PROBLEM: Once the line with "thumb tip: (126, 159)" is found in the entries below, repeat that line and every one after it exactly, ending at the last.

(Recorded data)
• • •

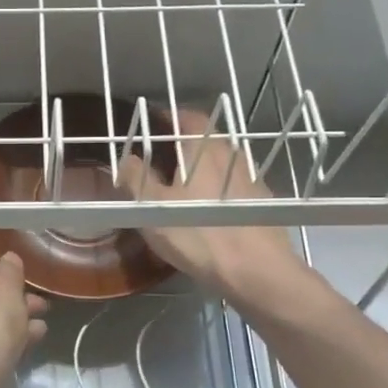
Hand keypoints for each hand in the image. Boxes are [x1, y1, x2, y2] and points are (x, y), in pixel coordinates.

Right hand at [116, 109, 308, 306]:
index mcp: (202, 148)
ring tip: (181, 183)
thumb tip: (126, 159)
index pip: (186, 116)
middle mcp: (229, 153)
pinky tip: (207, 208)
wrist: (256, 270)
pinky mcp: (261, 201)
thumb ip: (136, 179)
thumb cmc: (198, 234)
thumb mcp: (152, 208)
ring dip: (201, 165)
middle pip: (205, 137)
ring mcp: (249, 176)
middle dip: (182, 142)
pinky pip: (232, 183)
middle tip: (160, 156)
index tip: (152, 123)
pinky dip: (216, 186)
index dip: (168, 116)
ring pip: (220, 161)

• • •

YOUR RESPONSE:
thumb tip: (126, 159)
index pip: (186, 116)
middle mcp: (229, 153)
pinky tip: (207, 208)
wrist: (256, 270)
pinky mcp: (261, 201)
thumb ip: (136, 179)
thumb cmc: (198, 234)
thumb mcp: (152, 208)
ring dip: (201, 165)
middle pip: (205, 137)
ring mcp: (249, 176)
middle dip: (182, 142)
pinky pip: (232, 183)
middle tip: (160, 156)
index tip: (152, 123)
pinky dip: (216, 186)
index dip: (168, 116)
ring pip: (220, 161)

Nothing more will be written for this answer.